She adds that we could even argue that the program keeps the U.S. in the game culturally, and in the important area of geopolitics and the media, or that the AAWP is the cultural wing of a neoimperial project in Antarctica, one that operates beyond the need to legally claim territory, and that surpasses the sundry claims of other nations no matter their histories and worthiness.
An-My Lê, Abandoned Dome, South Pole, Antarctica, 2008, Archival pigment print, from the Events Ashore series.
This is a Buckminster Fuller geodesic dome, or a "Bucky Ball," that is slowly being buried in the ice of the south pole, after having been planned in the late 1960s and completed in 1973 and shielding inhabitants and supplies until 2007?
Lê, an assistant professor of photography at Bard College in New York, in taking photos of military ships delivering supplies explored notions of empire and military might in the face of the natural world's vastness.
An-My Lê, Fuel Storage Tanks, McMurdo Station, Antarctica, 2008, Archival pigment print, from the Events Ashore series.
U.S. presence at the site of Scott's former base is a location that at first glance hardly seems Antarctic at all. Glasberg says that:
Lê disrupts the aestheticization of Antarctic wilderness begun with the Heroic Age and instead links Antarctica to sites of U.S. militarization around the globe. Lê inherits an iconography from Ponting and applied to a U.S. western subject through Porter, but focuses not on the "empty" deserts of untouched wilderness, or the wilderness fantasy, but rather on the traces of human presence mystified in the Porter images. For Lê, the detritus of a built environment becomes the survival of the Heroic and later environmentally conscious ages that sit strangely, disturbingly on a contemporary Antarctic of international science.

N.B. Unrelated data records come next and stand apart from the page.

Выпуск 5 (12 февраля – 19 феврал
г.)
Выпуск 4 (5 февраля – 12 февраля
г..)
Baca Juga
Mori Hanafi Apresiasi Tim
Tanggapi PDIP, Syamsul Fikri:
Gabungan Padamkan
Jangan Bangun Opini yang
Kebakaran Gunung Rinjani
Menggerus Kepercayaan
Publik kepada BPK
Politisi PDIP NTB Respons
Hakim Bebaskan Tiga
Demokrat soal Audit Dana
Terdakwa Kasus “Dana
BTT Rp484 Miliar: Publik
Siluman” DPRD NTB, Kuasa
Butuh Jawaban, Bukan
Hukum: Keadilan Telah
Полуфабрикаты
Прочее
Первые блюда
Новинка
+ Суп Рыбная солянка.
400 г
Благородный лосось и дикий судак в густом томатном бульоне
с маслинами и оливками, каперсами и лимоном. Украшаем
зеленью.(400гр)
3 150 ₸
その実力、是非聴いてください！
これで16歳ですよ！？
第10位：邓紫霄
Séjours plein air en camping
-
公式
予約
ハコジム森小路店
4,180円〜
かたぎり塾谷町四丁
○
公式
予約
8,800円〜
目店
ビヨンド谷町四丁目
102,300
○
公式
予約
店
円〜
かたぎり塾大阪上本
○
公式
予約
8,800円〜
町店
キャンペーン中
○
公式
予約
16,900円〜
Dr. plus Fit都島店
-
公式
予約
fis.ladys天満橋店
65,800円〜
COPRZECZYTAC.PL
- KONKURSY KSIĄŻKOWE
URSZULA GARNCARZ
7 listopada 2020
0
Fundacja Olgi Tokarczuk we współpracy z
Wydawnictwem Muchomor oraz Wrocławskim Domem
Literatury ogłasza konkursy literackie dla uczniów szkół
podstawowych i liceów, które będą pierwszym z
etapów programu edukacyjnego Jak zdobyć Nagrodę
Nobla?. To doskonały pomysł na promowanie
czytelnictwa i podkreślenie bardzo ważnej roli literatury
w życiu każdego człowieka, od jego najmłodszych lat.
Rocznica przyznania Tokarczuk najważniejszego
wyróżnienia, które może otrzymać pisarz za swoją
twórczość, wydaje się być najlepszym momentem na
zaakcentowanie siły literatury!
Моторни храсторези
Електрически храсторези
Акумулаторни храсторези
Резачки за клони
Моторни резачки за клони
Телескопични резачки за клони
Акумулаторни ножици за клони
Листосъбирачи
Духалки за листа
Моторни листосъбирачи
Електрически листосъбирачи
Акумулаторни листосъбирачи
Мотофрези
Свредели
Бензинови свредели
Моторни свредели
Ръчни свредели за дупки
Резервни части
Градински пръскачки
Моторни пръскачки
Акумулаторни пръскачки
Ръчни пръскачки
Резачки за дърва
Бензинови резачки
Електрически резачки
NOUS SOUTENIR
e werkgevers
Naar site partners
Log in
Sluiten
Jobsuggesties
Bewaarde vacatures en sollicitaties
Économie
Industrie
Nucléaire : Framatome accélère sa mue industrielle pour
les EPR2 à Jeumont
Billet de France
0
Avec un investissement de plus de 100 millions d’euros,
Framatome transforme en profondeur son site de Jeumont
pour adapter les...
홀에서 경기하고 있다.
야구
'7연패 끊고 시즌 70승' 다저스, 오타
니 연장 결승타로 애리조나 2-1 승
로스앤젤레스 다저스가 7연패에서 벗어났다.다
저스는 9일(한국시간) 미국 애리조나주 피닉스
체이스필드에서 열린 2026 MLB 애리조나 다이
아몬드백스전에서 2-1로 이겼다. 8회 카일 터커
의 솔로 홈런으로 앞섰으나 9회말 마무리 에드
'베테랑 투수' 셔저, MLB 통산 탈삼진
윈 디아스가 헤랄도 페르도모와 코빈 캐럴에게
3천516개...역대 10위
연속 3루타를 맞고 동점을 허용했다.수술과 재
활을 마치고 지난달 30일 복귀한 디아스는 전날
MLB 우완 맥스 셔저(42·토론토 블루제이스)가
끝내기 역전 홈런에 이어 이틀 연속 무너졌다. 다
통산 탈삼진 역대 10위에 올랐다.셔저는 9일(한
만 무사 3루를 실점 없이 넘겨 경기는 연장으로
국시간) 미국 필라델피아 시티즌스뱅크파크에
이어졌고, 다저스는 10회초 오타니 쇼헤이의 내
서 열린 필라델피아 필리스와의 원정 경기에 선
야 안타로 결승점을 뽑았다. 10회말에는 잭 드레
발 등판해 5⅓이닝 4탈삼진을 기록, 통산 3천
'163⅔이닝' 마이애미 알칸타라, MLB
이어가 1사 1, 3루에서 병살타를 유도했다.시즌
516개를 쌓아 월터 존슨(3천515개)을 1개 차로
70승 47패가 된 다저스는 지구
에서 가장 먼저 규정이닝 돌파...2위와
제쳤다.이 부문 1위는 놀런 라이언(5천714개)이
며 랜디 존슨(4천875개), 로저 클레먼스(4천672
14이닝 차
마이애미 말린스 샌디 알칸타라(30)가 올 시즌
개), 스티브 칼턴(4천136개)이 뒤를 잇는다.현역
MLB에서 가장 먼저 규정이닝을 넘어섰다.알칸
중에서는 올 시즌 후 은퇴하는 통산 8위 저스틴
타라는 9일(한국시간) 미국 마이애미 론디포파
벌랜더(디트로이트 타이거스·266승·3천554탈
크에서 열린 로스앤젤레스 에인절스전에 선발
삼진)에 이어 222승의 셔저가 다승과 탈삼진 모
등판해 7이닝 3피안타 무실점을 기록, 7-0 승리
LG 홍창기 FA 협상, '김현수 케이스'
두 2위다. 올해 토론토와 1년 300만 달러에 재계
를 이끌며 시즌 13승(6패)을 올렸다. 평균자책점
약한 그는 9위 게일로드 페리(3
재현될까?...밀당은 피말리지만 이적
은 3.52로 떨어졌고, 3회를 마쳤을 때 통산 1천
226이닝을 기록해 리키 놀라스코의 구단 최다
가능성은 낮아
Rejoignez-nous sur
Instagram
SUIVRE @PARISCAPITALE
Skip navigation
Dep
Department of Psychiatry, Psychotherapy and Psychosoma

She says that Lê refuses the overexposed, official view and shifts away from what we might call an Antarctic exceptionalism. Antarctic exceptionalism, modeled on American exceptionalism, creates a separate sphere for Antarctica. Lê's high art and highly technical images negotiate between the landscape aesthetic that broke down at the Pole and the more vernacular aesthetic that visitors to, and inhabitants of, the South Pole have been attempting to reestablish. Lê focuses instead on the industrial infrastructure, the chaotic, menacing, and wasted space of an unredeemable blankness very different from both the blank of imperialism's hope and the desert of Elliot Porter's conservation aesthetic.